[Things to do]
**1.** In the text about Shelley's life in Pisa, what position did Teresa (Emilia) Viviani's father hold?
**2.** Carry the text about Shelley's life in Pisa forward, picking up after its final sentence.

[Selected text]
====

In March, Shelley wrote to friends that Mary was depressed, suicidal and hostile towards him. Shelley was also beset by financial worries, as creditors from England pressed him for payment and he was obliged to make secret payments in connection with his "Neapolitan charge" Elena.

Meanwhile, Shelley was writing A Philosophical View of Reform, a political essay which he had begun in Rome. The unfinished essay, which remained unpublished in Shelley's lifetime, has been called "one of the most advanced and sophisticated documents of political philosophy in the nineteenth century".

Another crisis erupted in June when Shelley claimed that he had been assaulted in the Pisan post office by a man accusing him of foul crimes. Shelley's biographer James Bieri suggests that this incident was possibly a delusional episode brought on by extreme stress, as Shelley was being blackmailed by a former servant, Paolo Foggi, over baby Elena. It is likely that the blackmail was connected with a story spread by another former servant, Elise Foggi, that Shelley had fathered a child by Claire in Naples and had sent it to a foundling home. Shelley, Claire and Mary denied this story, and Elise later recanted.

In July, hearing that John Keats was seriously ill in England, Shelley wrote to the poet inviting him to stay with him at Pisa. Keats replied with hopes of seeing him, but instead, arrangements were made for Keats to travel to Rome. Following the death of Keats in 1821, Shelley wrote Adonais, which Harold Bloom considers one of the major pastoral elegies. The poem was published in Pisa in July 1821, but sold few copies.

In early July 1820, Shelley heard that baby Elena had died on 9 June. In the months following the post office incident and Elena's death, relations between Mary and Claire deteriorated and Claire spent most of the next two years living separately from the Shelleys, mainly in Florence.

That December, Shelley met Teresa (Emilia) Viviani, the 19-year-old daughter of the Governor of Pisa, who was living in a convent awaiting a suitable marriage. Shelley visited her several times over the next few months and they started a passionate correspondence, which dwindled after her marriage the following September. Emilia was the inspiration for Shelley's major poem Epipsychidion.

====

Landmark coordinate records
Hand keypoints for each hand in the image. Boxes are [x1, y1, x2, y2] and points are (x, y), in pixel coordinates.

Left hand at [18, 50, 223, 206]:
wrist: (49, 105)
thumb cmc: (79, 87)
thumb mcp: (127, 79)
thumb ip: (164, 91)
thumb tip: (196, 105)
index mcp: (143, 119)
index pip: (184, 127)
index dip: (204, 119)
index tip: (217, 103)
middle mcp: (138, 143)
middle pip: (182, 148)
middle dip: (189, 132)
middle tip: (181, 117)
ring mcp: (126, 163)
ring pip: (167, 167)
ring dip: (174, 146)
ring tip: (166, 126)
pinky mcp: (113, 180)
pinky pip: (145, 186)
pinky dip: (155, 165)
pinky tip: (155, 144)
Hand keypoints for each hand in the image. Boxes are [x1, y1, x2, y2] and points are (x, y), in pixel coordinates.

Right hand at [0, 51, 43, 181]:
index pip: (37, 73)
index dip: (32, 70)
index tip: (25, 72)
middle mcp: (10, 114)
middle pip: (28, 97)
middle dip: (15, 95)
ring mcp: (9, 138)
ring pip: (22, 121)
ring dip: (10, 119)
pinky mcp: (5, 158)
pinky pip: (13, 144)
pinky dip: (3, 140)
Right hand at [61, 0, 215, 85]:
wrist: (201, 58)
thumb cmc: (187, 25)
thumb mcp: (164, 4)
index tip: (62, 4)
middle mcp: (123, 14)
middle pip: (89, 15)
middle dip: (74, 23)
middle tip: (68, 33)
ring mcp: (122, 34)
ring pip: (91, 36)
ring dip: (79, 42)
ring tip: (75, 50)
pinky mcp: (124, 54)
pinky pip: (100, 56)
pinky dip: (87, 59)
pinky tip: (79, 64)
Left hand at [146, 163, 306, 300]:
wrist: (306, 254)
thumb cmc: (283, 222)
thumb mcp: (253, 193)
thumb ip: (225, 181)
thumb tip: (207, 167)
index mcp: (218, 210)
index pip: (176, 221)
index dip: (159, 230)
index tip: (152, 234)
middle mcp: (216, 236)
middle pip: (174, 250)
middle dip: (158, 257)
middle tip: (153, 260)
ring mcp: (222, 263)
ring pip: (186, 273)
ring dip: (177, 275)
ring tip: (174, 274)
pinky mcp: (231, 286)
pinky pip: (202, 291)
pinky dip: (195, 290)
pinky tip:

====

[Answers]
**1.** He was the Governor of Pisa.

**2.**
In March 1821, Shelley completed "A Defence of Poetry", a response to Peacock's article "The Four Ages of Poetry". Shelley's essay, with its famous conclusion "Poets are the unacknowledged legislators of the world", remained unpublished in his lifetime.

Shelley went alone to Ravenna in early August to see Byron, making a detour to Livorno for a rendezvous with Claire. Shelley stayed with Byron for two weeks and invited the older poet to spend the winter in Pisa. After Shelley had heard Byron recite his newly completed fifth canto of Don Juan he wrote to Mary: "I despair of rivalling Byron."

In November, Byron moved into Villa Lanfranchi in Pisa, just across the river from the Shelleys. Byron became the centre of the "Pisan circle", which was to include Shelley, Thomas Medwin, Edward Williams and Edward Trelawny.

In the early months of 1822, Shelley became increasingly close to Jane Williams, who was living with her partner Edward Williams in the same building as the Shelleys. Shelley wrote a number of love poems for Jane, including "The Serpent is shut out of Paradise" and "With a Guitar, to Jane". His obvious affection for Jane was to cause increasing tension among Shelley, Edward Williams and Mary.

Claire arrived in Pisa in April at Shelley's invitation, and soon afterwards they heard that her daughter Allegra had died of typhus in Ravenna. The Shelleys and Claire then moved to Villa Magni, near Lerici, on the shores of the Gulf of La Spezia. Shelley acted as mediator between Claire and Byron over arrangements for the burial of their daughter, and the added strain led to Shelley having a series of hallucinations.

Mary almost died from a miscarriage on 16 June, her life only being saved by Shelley's effective first aid. Two days later Shelley wrote to a friend that there was no sympathy between Mary and him and if the past and future could be obliterated he would be content in his boat with Jane and her guitar. That same day he also wrote to Trelawny asking for prussic acid. The following week, Shelley woke the household with his screaming over a nightmare or hallucination in which he saw Edward and Jane Williams as walking corpses and himself strangling Mary.

During this time, Shelley was writing his final major poem, the unfinished The Triumph of Life, which Harold Bloom has called "the most despairing poem he wrote".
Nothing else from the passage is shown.